Activity >> From the listing below, copy each line that holds "before".

Exercise data >>
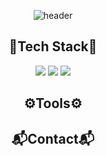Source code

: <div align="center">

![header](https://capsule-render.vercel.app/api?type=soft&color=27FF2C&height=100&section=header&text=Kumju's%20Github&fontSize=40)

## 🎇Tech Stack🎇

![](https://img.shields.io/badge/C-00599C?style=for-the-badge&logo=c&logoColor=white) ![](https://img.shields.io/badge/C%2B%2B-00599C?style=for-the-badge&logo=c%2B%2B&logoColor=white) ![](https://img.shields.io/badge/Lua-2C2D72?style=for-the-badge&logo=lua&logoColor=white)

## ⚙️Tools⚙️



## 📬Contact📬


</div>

* * *

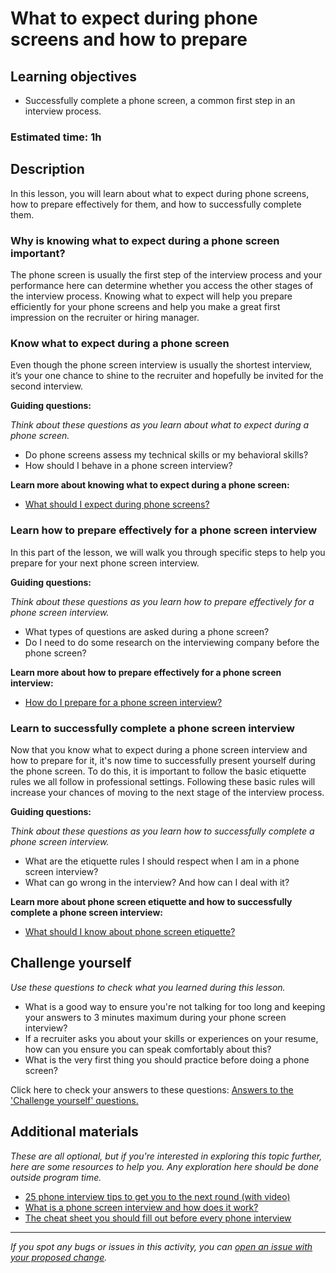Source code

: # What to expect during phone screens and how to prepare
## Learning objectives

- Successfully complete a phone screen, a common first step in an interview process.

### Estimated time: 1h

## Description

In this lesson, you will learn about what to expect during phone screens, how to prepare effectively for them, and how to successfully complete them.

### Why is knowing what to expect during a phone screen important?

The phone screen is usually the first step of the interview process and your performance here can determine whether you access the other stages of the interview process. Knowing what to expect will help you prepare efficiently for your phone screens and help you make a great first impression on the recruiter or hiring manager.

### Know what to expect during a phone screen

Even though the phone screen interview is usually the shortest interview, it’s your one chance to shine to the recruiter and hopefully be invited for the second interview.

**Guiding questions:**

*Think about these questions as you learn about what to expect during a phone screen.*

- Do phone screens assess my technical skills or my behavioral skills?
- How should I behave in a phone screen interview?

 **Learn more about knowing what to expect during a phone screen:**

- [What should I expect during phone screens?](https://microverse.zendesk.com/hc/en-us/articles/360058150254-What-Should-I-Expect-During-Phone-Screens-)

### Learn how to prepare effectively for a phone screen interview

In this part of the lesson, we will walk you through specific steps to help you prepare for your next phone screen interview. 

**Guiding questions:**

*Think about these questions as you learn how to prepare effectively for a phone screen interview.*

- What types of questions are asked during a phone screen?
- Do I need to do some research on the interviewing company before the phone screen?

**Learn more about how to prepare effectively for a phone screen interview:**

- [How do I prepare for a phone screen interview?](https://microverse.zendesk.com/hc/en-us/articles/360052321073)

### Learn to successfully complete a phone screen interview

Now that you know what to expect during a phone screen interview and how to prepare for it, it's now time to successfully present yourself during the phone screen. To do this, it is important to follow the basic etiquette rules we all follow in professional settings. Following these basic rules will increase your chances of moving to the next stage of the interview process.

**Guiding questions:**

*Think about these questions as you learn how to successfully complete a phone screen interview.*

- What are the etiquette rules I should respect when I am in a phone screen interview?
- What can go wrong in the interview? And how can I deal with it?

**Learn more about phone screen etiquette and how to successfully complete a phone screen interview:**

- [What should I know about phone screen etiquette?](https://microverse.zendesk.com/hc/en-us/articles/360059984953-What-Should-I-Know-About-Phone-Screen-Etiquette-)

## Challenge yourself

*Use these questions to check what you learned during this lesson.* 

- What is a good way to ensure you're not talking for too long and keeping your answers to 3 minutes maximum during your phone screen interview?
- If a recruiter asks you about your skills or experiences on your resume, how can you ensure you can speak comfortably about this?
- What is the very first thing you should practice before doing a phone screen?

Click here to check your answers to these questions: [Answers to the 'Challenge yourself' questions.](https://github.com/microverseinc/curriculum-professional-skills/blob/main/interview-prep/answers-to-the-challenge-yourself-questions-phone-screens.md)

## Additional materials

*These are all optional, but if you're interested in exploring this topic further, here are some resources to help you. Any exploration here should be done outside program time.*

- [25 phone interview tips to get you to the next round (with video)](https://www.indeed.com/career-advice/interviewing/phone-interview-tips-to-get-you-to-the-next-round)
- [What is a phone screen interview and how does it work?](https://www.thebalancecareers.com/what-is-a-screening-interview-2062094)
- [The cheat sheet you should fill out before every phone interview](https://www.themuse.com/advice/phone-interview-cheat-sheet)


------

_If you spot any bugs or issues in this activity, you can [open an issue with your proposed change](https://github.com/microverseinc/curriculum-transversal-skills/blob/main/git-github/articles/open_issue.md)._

Written answer >>
- Do I need to do some research on the interviewing company before the phone screen?
- What is the very first thing you should practice before doing a phone screen?
- [The cheat sheet you should fill out before every phone interview](https://www.themuse.com/advice/phone-interview-cheat-sheet)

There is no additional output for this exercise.